Kia ora - here is an overview of the initial findings from this research:
•Cultural responsiveness to Māori extends beyond the cultural safety of practice
•Cultural responsiveness in service delivery is about situating the service within Te Ao Māori (the Māori world)
•Making connections and building relationships are fundamental components of culturally responsive practice
•Negative experiences with WCTO services (and other services) contribute to the mistrust whānau have towards health services
Cultural responsiveness is about the environment in which culturally safe practice is delivered. It is about the nurse knowing themselves and their impact on others, but it is also about creating space for difference. Historically services have required whānau to 'fit within the parameters of the service. In order for Māori to engage with and see value in WCTO services, services need to fit within what Te Ao Māori looks like for whānau.

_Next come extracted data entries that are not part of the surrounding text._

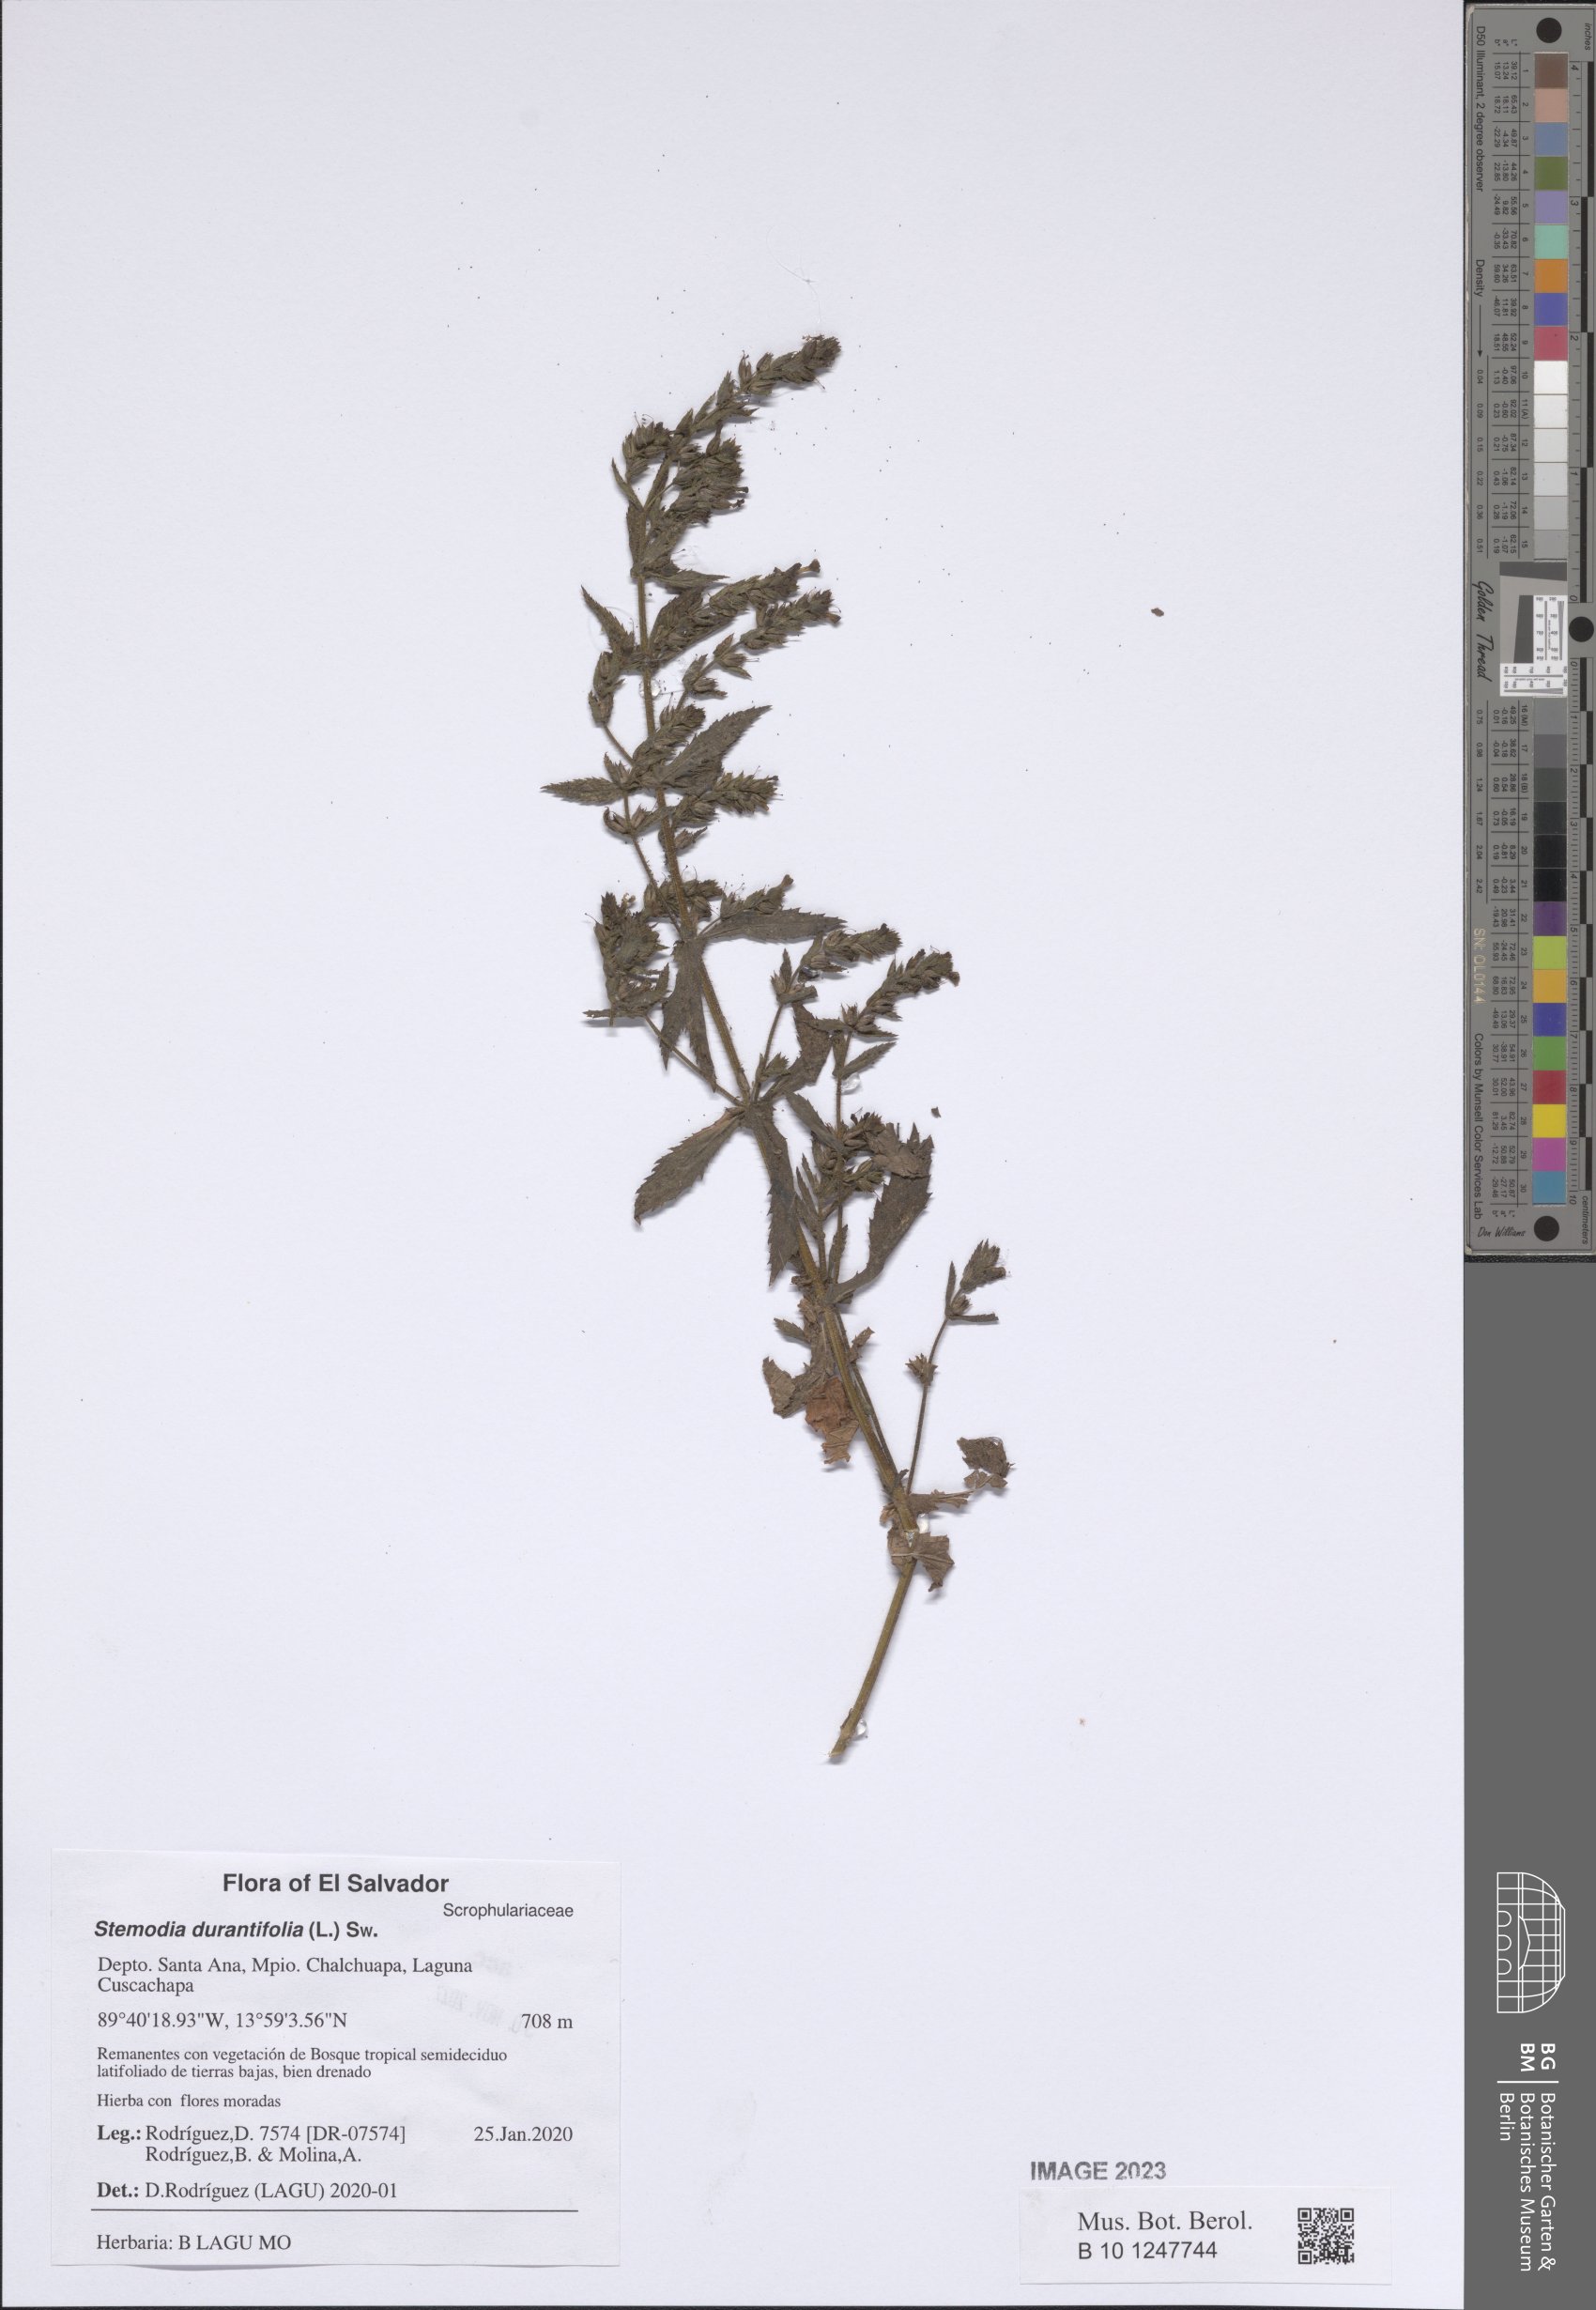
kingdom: Plantae
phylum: Tracheophyta
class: Magnoliopsida
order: Lamiales
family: Plantaginaceae
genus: Stemodia
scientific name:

Whānau need WCTO to connect with them and their tamariki at a deeper level. This is often described as being 'felt' or a 'vibe' relating to whether someone is trustworthy. The history of a service and whānau relationships with a service have an impact on willingness to engage. This is strongly influenced by the relationships established at the first meeting. Also continuity of care is important. Whānau do not want to build relationships with multiple nurses and people. The value of a nurse working well with whānau cannot be underestimated and should not be sacrificed at hand of organisational business decisions.